GRAND RAPIDS, Mich. (WOOD) — Two million dollars in state grants are being dispersed throughout Michigan to help businesses develop new markets for used tires.
In Michigan, 10 million scrap tires are generated every year, according to the Michigan Department of Environment, Great Lakes and Energy.
EGLE said scrap tires are a fire hazard and pose a risk to human health. The grants will help pay for projects in the new scrap tire industry that could improve roads and more.
“We have different grants every year. We have projects all over the state that are implementing these measures,” said Kirsten Clemens, scrap tire coordinator for EGLE.
Clemens said tires are one of the most highly-engineered materials available.
“We are actually working with several universities and processors, road commissions, to turn those materials into asphalt or road treatment surfaces so the communities can use them to fix the roads.”
Some projects using scrap tires have been dubbed “road lasagna.”
“The road lasagna project is actually that name was done by the crew,” said Clemens. “That project was in a wetland area where the roadway tends to sink … that was taken out and replaced with layers of blast furnace material, geotextile fabric and tire derived aggregate chips.”
EGLE said tire material is better for smaller road projects.
Kent County has used grants from EGLE to improve Kent County roadways, from Cascade Road to Burton to 28th Street.
“We actually paved with scrap tires in one direction and two lanes and we paved with conventional asphalt in the other direction,” said Clemens.
EGLE says scrap tire piles can cause fires, or even be a breeding ground for rodents and mosquitoes because they can hold water.

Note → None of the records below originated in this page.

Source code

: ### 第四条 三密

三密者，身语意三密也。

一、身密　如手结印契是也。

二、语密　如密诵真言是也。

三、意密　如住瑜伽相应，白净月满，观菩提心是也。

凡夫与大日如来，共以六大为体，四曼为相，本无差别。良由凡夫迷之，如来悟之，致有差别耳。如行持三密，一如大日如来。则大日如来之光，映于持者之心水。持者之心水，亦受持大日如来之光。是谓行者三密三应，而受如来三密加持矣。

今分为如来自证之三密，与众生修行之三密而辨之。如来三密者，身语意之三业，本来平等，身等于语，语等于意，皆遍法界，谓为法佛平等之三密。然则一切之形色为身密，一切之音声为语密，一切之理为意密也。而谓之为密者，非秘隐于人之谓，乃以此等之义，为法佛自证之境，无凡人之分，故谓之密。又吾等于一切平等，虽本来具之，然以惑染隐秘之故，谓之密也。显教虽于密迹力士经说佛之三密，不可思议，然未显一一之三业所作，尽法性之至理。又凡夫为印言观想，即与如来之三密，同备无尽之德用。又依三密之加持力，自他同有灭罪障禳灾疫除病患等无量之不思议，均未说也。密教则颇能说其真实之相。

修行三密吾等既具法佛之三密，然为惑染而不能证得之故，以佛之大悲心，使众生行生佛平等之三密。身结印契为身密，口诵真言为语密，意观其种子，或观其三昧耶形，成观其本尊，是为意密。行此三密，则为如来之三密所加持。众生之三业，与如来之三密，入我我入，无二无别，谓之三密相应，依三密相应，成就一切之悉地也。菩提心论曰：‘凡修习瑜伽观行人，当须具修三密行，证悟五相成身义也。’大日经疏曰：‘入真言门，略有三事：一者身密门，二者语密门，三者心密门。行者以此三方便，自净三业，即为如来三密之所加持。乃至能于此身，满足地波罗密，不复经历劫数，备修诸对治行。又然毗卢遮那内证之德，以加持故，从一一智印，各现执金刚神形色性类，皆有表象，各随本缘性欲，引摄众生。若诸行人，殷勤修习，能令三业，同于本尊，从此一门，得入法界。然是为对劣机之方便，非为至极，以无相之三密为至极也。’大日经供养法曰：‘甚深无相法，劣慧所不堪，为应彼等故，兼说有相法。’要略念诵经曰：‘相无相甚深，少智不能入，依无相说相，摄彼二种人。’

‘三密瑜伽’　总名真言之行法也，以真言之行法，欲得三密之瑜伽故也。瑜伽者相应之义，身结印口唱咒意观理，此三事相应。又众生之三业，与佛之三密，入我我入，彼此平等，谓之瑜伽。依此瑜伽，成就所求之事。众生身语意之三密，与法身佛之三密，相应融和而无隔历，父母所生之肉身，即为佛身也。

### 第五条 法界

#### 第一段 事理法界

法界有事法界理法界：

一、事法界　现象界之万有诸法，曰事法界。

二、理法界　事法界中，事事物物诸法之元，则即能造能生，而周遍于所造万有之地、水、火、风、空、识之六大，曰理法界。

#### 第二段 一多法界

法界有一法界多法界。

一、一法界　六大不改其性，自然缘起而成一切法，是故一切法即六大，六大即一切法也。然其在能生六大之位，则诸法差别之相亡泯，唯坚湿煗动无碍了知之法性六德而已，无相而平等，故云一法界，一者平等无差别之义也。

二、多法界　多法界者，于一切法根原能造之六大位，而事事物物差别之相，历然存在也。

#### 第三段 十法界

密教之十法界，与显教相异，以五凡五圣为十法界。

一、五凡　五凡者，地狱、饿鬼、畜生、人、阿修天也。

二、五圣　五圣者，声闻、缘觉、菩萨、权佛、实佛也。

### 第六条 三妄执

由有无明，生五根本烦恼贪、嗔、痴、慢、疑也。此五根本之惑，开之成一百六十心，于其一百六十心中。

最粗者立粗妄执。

“Piles of scrap tires, if they were to catch on fire, they burn very hot, they are very smoky. So we try to help the communities and the tire businesses keep those piles in check,” said Clemens.
Roads are not the only things scrap tires can be used for.
“The City of Grand Rapids is slowly changing all of their tree surrounds. Instead of the metal grates around the trees, they are going to change them to a material called porous pavement,” said Clemens.
Porous Pave is a company in Grant, Michigan using tire scraps.
“Our product was kind of developed in 2007. Since then, we have been doing applications around trees, walkways, patios, golf course bunkers and cart paths,” said Connor Ouwinga, the national sales manager Porous Pave Inc.
The company said it has recycled about 20 million pounds of tires so far.
“All out of landfills, or prevent them from going into landfills,” said Ouwinga.
Porous Pave is expanding in Grand Rapids.
“They were looking for a product that is flexible. It allows water to flow into the trees and its still high traction and so our product can flex with the ground movement with freeze thaw and even as the tree grows it can flex with that as well,” said Ouwinga.
Scrap tires are paving the road for improvements around Michigan.
“We’ve poured over 1,600 for the city of Grand Rapids,” said Ouwinga.
The road project in Cascade Township used more than 3,200 scrap tires.
EGLE said it will also be working with the city of Muskegon on a project using scrap tires and concrete. It is also accepting applications for scrap tire projects.